The sauce is thickened by whisking cornstarch with water, soy sauce, and sugar, then simmering it in the wok for 1-2 minutes.
Is this dish considered spicy?
Yes, with 6 green chilies and an Indo-Chinese flavor profile, this dish is intended to be spicy.
What kind of oil is best for frying the chicken?
The recipe specifies using 4 fluid ounces of vegetable oil for frying.
How many green onions are needed for garnish?
The recipe uses 5 chopped green onions added toward the end of the cooking process.
What is the total ingredient count?
There are 13 total ingredients used in this Spicy Indo-Chinese Chili Chicken recipe.
Should I cook the chicken and onions together from the start?
No, you should caramelize the onions first, then move them to the sides of the wok to fry the chicken in the center.
How long do the green chilies and scallions need to cook?
They only need to be stirred in for about 2 minutes, just enough to warm them through.
What is a good beverage pairing for this meal?
The recipe suggests enjoying this spicy dish with a cold beer.
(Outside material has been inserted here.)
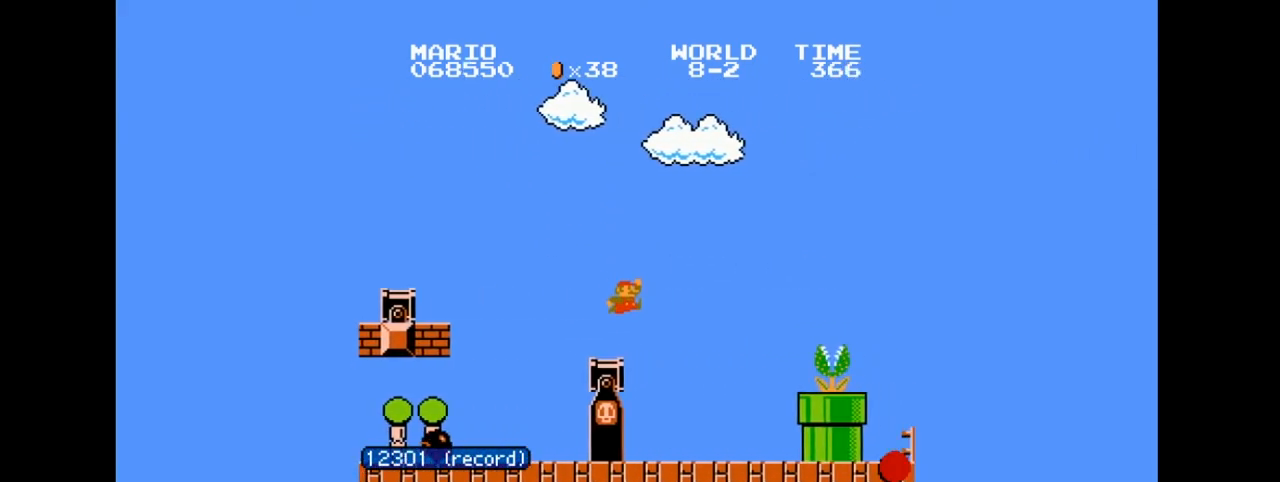
{"buttons": ["B", "DPAD_RIGHT"], "events": []}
Is there any fiber in this recipe?
The provided nutritional data indicates the fiber content is negligible or not measured.
Can I prepare the sauce in advance?
Yes, you can whisk the water, sugar, cornstarch, and soy sauce in a small bowl while the onions or chicken are cooking.
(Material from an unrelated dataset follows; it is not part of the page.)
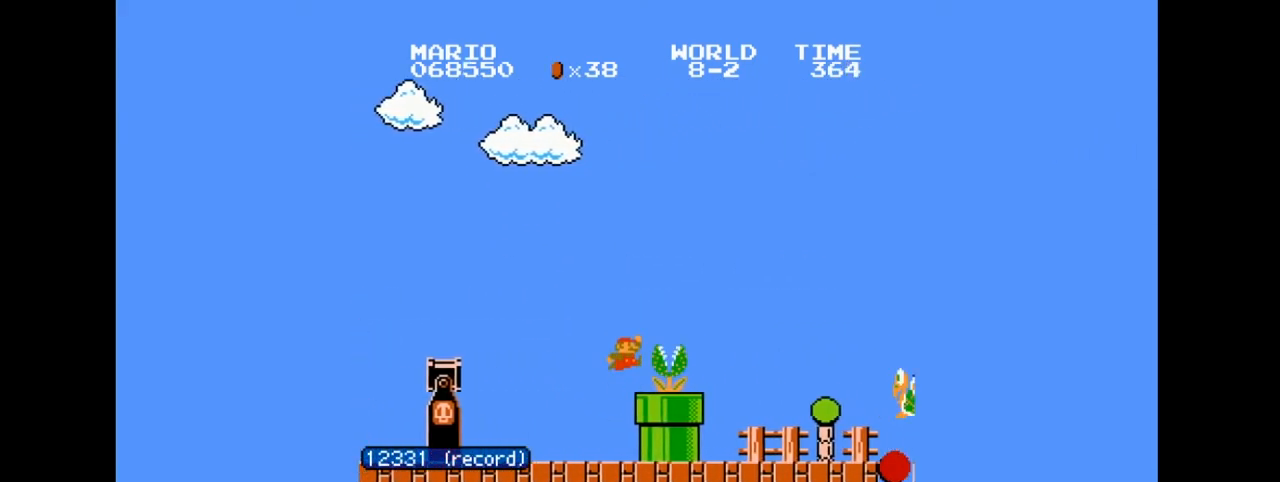
{"buttons": ["B", "DPAD_RIGHT"], "events": []}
How large should the chicken pieces be?
The chicken should be cut into bite-sized pieces to ensure even cooking and a good sauce-to-meat ratio.
What is the specific role of cornstarch in the sauce?
Cornstarch acts as a thickening agent that gives the sauce its glossy, clingy consistency.
Does this recipe include salt?
Sodium content is not specified, but the 2 ounces of soy sauce provide the primary salty flavor for the dish.
Are the onions chopped or sliced?
The recipe specifically calls for the 2 large onions to be chopped.
What is the origins of Chili Chicken?
Chili chicken is a popular Hakka Indo-Chinese dish that emerged from the Chinese community in Kolkata, India.